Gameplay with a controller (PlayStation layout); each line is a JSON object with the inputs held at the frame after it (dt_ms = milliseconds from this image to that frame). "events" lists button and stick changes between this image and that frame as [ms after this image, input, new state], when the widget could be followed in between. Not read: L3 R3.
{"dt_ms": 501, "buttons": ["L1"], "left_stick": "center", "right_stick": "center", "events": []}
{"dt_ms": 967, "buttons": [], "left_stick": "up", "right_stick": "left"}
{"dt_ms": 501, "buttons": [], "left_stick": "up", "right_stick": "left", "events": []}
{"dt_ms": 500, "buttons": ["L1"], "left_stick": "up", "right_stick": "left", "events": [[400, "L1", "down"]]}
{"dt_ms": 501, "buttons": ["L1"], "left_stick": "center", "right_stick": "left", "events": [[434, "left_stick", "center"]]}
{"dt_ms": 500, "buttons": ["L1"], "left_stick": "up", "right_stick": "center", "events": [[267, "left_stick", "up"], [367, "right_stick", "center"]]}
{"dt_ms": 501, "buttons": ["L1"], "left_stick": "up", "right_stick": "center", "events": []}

Exercise instructions »
No line may be altered or left out when the data is written out.

Answer for the task »
Gameplay with a controller (PlayStation layout); each line is a JSON object with the inputs held at the frame after it (dt_ms = milliseconds from this image to that frame). "events" lists button and stick changes between this image and that frame as [ms after this image, input, new state], when the widget could be followed in between. Not read: L3 R3.
{"dt_ms": 501, "buttons": ["L1"], "left_stick": "center", "right_stick": "center", "events": []}
{"dt_ms": 967, "buttons": [], "left_stick": "up", "right_stick": "left"}
{"dt_ms": 501, "buttons": [], "left_stick": "up", "right_stick": "left", "events": []}
{"dt_ms": 500, "buttons": ["L1"], "left_stick": "up", "right_stick": "left", "events": [[400, "L1", "down"]]}
{"dt_ms": 501, "buttons": ["L1"], "left_stick": "center", "right_stick": "left", "events": [[434, "left_stick", "center"]]}
{"dt_ms": 500, "buttons": ["L1"], "left_stick": "up", "right_stick": "center", "events": [[267, "left_stick", "up"], [367, "right_stick", "center"]]}
{"dt_ms": 501, "buttons": ["L1"], "left_stick": "up", "right_stick": "center", "events": []}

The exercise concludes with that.